Text segment>
- Opening Delimiter -

You’re right, that is happening—I wouldn’t have noticed if you hadn’t pointed out the effect.
Maybe most people would notice, and I’m oblivious, but I’d recommend making the difference a bit less subtle.
You can also just click twice. It’s a toggle.
Comment karma!
Somewhere there needs to be formulas explaining exactly how you compute the sorting for the LW top tabs, and for the various numbers sitting next to posts and comments, all in terms of the various voting actions that are done. I’m really quite confused about it all.
I have mixed feelings about karma; even without karma, I was finding myself a bit too interested in seeing how many points my comments got. But perhaps other people are better at ignoring gold stars than I am, or perhaps the effects of people attending to others’ responses are net-positive.
I share your weakness for gold stars, however, I’m finding thus far that it has a positive impact on my posting. Thinking before I speak is useful, particular since it means more thinking, more effort to consider other’s knowledge and less chance of getting sidetracked on pointless nitpicking.
I am definitely no better than Anna at ignoring gold stars. I think the situation might be improved if the “top contributors” box wasn’t there on the right margin looking temptingly like a scoreboard.
With comment karma we should definitely stop trying to use upvotes and downvotes for opinion polls.
Yeah, we need “agree” “disagree”.
Agreed, we need this and soon.

- Closing Delimiter -

Problems and tasks>
1. In the comment thread, what should stop being used for opinion polls now that comment karma exists?
2. Quote the comment thread from "Comment karma!" up to and including "on pointless nitpicking.".

Listed entries>
- Opening Delimiter -

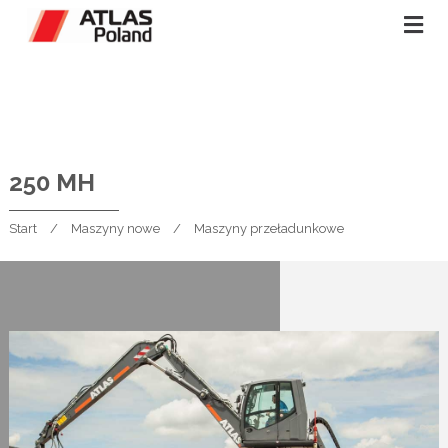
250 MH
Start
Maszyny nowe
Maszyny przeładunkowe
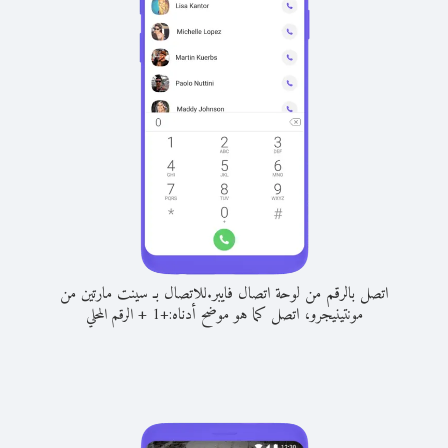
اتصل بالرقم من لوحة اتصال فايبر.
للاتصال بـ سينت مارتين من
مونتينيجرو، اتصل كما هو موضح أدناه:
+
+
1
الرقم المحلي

- Closing Delimiter -
- Opening Delimiter -

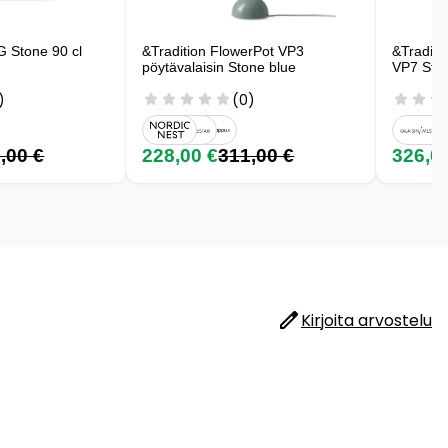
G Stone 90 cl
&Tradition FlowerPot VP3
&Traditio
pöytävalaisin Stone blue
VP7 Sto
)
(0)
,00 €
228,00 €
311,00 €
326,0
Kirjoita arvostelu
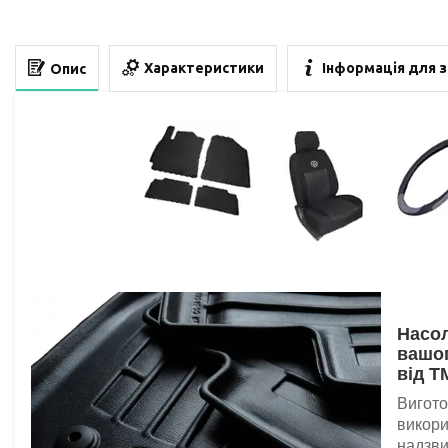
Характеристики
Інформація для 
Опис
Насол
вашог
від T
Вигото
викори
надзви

- Closing Delimiter -

Results>
1. Upvotes and downvotes should stop being used for opinion polls.

2.
Comment karma!
Somewhere there needs to be formulas explaining exactly how you compute the sorting for the LW top tabs, and for the various numbers sitting next to posts and comments, all in terms of the various voting actions that are done. I’m really quite confused about it all.
I have mixed feelings about karma; even without karma, I was finding myself a bit too interested in seeing how many points my comments got. But perhaps other people are better at ignoring gold stars than I am, or perhaps the effects of people attending to others’ responses are net-positive.
I share your weakness for gold stars, however, I’m finding thus far that it has a positive impact on my posting. Thinking before I speak is useful, particular since it means more thinking, more effort to consider other’s knowledge and less chance of getting sidetracked on pointless nitpicking.